▸ **What needs to be done**: If an entry includes an image, drop the image and copy the rest verbatim.

>>>>

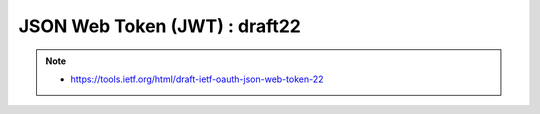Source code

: ========================================
 JSON Web Token (JWT) : draft22
======================================== 

.. note::
    - https://tools.ietf.org/html/draft-ietf-oauth-json-web-token-22

.. contents::
    :local:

<<<<

▸ **Task response**:
Source code

: ========================================
 JSON Web Token (JWT) : draft22
======================================== 

.. note::
    - https://tools.ietf.org/html/draft-ietf-oauth-json-web-token-22

.. contents::
    :local:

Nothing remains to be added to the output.